§ Records for this exercise:
-=-=-

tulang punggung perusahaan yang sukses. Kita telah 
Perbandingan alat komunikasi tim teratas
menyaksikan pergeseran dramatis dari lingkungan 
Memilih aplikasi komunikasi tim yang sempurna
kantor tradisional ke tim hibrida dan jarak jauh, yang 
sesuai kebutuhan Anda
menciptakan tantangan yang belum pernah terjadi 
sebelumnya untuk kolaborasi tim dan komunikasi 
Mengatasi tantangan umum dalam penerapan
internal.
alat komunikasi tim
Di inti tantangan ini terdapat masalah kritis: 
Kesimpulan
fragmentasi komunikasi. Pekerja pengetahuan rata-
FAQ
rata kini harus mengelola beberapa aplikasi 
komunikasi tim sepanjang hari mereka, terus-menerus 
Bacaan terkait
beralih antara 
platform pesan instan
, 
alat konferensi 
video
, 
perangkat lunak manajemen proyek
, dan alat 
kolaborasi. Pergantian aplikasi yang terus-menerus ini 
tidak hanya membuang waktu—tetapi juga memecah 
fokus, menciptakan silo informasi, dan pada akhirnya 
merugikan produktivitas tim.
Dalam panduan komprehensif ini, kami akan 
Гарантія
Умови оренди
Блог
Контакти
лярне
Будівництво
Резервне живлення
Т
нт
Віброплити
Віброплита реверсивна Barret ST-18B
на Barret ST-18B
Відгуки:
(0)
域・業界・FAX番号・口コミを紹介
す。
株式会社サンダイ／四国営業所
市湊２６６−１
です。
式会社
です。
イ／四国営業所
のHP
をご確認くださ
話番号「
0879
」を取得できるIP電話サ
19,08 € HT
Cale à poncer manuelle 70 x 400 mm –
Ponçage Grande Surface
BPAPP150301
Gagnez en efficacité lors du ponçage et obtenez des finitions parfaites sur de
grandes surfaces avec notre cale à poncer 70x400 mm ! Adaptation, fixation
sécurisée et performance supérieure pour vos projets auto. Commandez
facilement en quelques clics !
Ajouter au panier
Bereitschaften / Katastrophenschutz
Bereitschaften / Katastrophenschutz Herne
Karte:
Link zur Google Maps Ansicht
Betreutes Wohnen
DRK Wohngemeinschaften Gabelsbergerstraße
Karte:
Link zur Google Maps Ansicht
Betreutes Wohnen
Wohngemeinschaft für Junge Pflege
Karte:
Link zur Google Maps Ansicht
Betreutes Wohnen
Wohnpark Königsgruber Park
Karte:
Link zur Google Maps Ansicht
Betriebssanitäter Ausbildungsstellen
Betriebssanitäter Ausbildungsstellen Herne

-=-=-

§ Required action: Repeat the lines of the items from the very first one through the line containing "sesuai kebutuhan Anda", including that line, without changing anything.

§ Solution to this task:
tulang punggung perusahaan yang sukses. Kita telah 
Perbandingan alat komunikasi tim teratas
menyaksikan pergeseran dramatis dari lingkungan 
Memilih aplikasi komunikasi tim yang sempurna
kantor tradisional ke tim hibrida dan jarak jauh, yang 
sesuai kebutuhan Anda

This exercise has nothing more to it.